> [EXTRACT TO READ]:
▼

Exceptions Injection
--------------------

Secure AVIC does not support event injection for guests with Secure AVIC
enabled in SEV_FEATURES. So, KVM cannot inject exceptions to Secure AVIC
guests. Hardware takes care of reinjecting an interrupted exception (for
example due to NPF) on next VMRUN. #VC exception is not reinjected. KVM
clears all exception intercepts for the Secure AVIC guest.

Interrupt Injection
-------------------

IOAPIC and MSI based device interrupts can be injected by KVM. The
interrupt flow for this is:

- IOAPIC/MSI interrupts are updated in KVM's APIC_IRR state via
  kvm_irq_delivery_to_apic().
- in ->inject_irq() callback, all interrupts which are set in KVM's
  APIC_IRR are copied to RequestedIRR VMCB field and UpdateIRR bit is
  set.
- VMRUN moves the current value of RequestedIRR to APIC_IRR in the
  guest APIC backing page and clears RequestedIRR, UpdateIRR.

Given that hardware clearing of RequestedIRR and UpdateIRR can race with
KVM's writes to these fields, above interrupt injection flow ensures
that all RequestedIRR and UpdateIRR writes are done from the same CPU
where the vCPU is run.

▲

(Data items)
▼

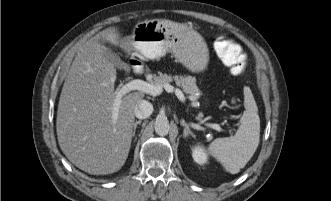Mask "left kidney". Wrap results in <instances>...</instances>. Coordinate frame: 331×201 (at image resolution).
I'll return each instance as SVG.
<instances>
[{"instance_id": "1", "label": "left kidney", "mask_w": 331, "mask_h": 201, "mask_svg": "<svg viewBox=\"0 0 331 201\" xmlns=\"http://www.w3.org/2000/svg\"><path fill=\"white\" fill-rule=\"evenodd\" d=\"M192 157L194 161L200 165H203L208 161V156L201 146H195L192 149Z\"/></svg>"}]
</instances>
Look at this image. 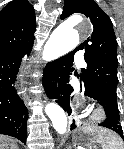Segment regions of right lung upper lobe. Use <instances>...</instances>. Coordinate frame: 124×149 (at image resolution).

▲
▼

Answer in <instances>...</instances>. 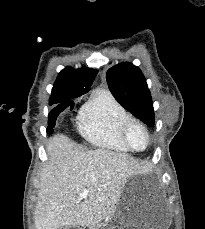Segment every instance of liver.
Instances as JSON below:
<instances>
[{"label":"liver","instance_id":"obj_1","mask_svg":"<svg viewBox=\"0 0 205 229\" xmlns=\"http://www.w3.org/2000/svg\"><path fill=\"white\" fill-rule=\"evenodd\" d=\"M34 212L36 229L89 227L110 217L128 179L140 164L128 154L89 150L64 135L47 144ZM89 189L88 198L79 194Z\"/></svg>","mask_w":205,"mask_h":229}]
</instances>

▲

> [WHAT IS NEEDED]: Write out the passage of the Secure AVIC text above that begins with the words containing "Secure AVIC does" and ends with "Secure AVIC guest.".

> [TASK RESULT]:
Secure AVIC does not support event injection for guests with Secure AVIC
enabled in SEV_FEATURES. So, KVM cannot inject exceptions to Secure AVIC
guests. Hardware takes care of reinjecting an interrupted exception (for
example due to NPF) on next VMRUN. #VC exception is not reinjected. KVM
clears all exception intercepts for the Secure AVIC guest.